A tangible asset is an asset with physical substance. It can be seen, touched, counted, inspected, stored, used, or sold as a physical item or property right tied to physical property. Common examples include cash, inventory, machinery, vehicles, buildings, land, equipment, furniture, and natural resources.
Tangible assets differ from intangible assets, which lack physical substance and include items such as patents, trademarks, software, customer relationships, licenses, and goodwill. Both can be valuable, but they behave differently in accounting, lending, valuation, insurance, and operations.
Key Takeaways
- Tangible assets have physical form or physical substance.
- Examples include inventory, equipment, vehicles, buildings, land, and cash.
- Some tangible assets are current assets, while others are long-term assets.

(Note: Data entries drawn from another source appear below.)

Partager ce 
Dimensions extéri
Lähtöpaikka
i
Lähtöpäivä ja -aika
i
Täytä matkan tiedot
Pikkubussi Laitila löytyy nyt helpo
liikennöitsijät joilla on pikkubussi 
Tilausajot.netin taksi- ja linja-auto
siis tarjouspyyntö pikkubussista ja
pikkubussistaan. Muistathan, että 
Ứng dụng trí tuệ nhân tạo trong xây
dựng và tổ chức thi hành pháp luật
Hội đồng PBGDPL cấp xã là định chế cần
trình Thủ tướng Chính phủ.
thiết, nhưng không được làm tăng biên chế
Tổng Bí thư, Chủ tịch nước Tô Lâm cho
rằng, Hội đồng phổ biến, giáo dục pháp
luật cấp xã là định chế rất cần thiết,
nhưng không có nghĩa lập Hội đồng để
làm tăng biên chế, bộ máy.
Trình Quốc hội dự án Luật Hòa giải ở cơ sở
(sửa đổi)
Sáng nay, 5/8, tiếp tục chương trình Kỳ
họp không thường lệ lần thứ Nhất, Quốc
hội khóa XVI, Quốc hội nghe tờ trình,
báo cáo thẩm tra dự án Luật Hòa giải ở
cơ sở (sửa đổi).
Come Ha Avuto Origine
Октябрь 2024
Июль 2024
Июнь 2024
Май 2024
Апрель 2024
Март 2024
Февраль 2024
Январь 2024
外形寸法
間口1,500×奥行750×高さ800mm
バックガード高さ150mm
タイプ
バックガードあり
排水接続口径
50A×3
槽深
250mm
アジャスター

- Long-term tangible assets may be depreciated, depleted, impaired, maintained, insured, and pledged as collateral.
- Tangible assets are not automatically safer or more valuable than intangible assets.
Types of Tangible Assets
Current tangible assets are expected to be converted to cash, sold, or used within the operating cycle. Inventory and cash are common examples. Long-term tangible assets, often called fixed assets or property, plant, and equipment, are used over multiple periods to produce goods, provide services, rent to others, or support administration.
Land is tangible but generally not depreciated because it does not have a finite useful life in the same way equipment does. Buildings, machinery, and vehicles are usually depreciated because they wear out, become obsolete, or lose economic usefulness over time.

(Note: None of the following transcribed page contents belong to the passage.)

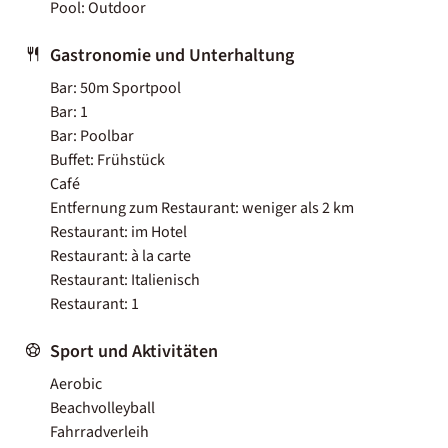
Pool: Outdoor
Gastronomie und Unterhaltung
Bar: 50m Sportpool
Bar: 1
Bar: Poolbar
Buffet: Frühstück
Café
Entfernung zum Restaurant: weniger als 2 km
Restaurant: im Hotel
Restaurant: à la carte
Restaurant: Italienisch
Restaurant: 1
Sport und Aktivitäten
Aerobic
Beachvolleyball
Fahrradverleih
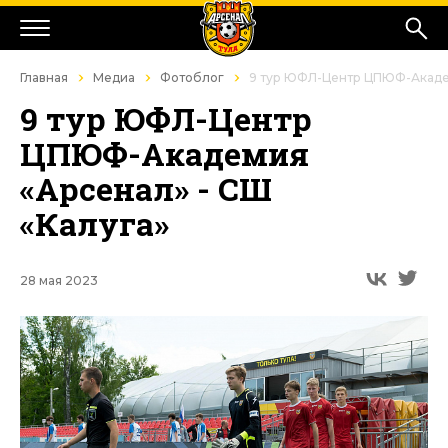
Главная
Медиа
Фотоблог
9 тур ЮФЛ-Центр ЦПЮФ-Академ
9 тур ЮФЛ-Центр
ЦПЮФ-Академия
«Арсенал» - СШ
«Калуга»
28 мая 2023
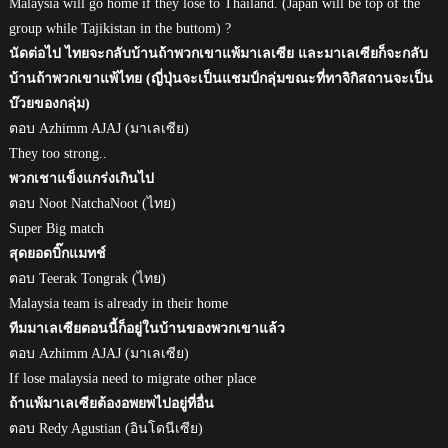
Malaysia will go home if they lose to Thailand. (Japan will be top of the
group while Tajikistan in the buttom) ?
นัดต่อไป ไทยจะกลับบ้านถ้าพวกเขาแพ้มาเลเซีย และมาเลเซียก็จะกลับ
บ้านถ้าพวกเขาแพ้ไทย (ญี่ปุ่นจะเป็นแชมป์กลุ่มขณะที่ทาจิกิสถานจะเป็น
บ๊วยของกลุ่ม)
ตอบ Azhimm AJAJ (มาเลเซีย)
They too strong..
พวกเชาแข็งแกร่งเกินไป
ตอบ Noot NatchaNoot (ไทย)
Super Big match
สุดยอดบิ๊กแมทช์
ตอบ Teerak Tongrak (ไทย)
Malaysia team is already in their home
ทีมมาเลเซียตอนนี้ก็อยู่ในบ้านของพวกเขาแล้ว
ตอบ Azhimm AJAJ (มาเลเซีย)
If lose malaysia need to migrate other place
ถ้าแพ้มาเลเซียต้องอพยพไปอยู่ที่อื่น
ตอบ Redy Agustian (อินโดนีเซีย)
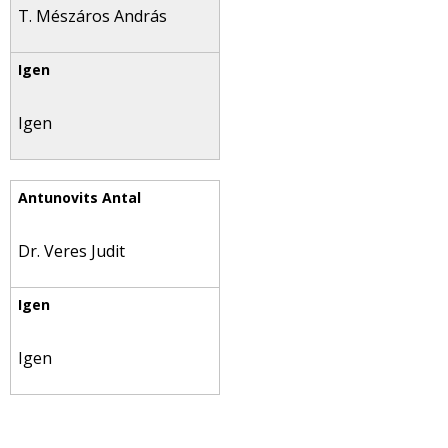
T. Mészáros András
Igen
Dr. Veres Judit
Igen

Accounting And Valuation Context
Tangible assets are recorded and measured according to the applicable accounting framework. Their carrying amount may reflect historical cost, accumulated depreciation, impairment, fair value adjustments, or other rules depending on asset type and reporting basis. Book value is therefore not always market value.
In valuation, tangible assets can provide downside support because they may be sold, financed, or pledged as collateral. But the value depends on liquidity and use. A standard delivery truck may have an active resale market. A specialized factory line may be expensive to move and valuable only to a narrow set of buyers.
Business Uses
Tangible assets support operations. A manufacturer needs machines, tools, warehouses, and inventory. A retailer needs store fixtures and merchandise. A landlord owns buildings. A utility owns power plants, lines, and equipment. These assets can create productive capacity, but they also require maintenance, insurance, taxes, storage, and replacement capital.
Asset-heavy businesses often have different economics from asset-light businesses. They may have higher depreciation, more capital spending, greater collateral value, and more operating leverage. Investors should compare tangible asset intensity with margins, return on assets, debt capacity, and replacement cost.
Example
A bakery’s ovens, delivery van, display cases, cash register, inventory, and building are tangible assets. Its brand name, recipes, lease rights, and customer loyalty may be intangible assets. A lender may be more comfortable financing the ovens and van than the brand, but the brand may be what actually creates pricing power.
Tangible assets also create practical verification advantages. An auditor, appraiser, lender, or insurer can often inspect a building, count inventory, verify a vehicle identification number, or compare equipment to purchase records. That does not make valuation easy, but it gives the asset a physical audit trail.
Physical form can also create risk. Tangible assets can be stolen, damaged, destroyed, become obsolete, require storage, or lose value through wear. The asset’s usefulness depends on condition, location, legal title, maintenance, and whether the business can convert it into cash flow.
The Bottom Line
A tangible asset has physical substance, but physical does not automatically mean liquid, low-risk, or fairly valued. The practical question is how the asset produces cash flow, supports credit, and holds value over time.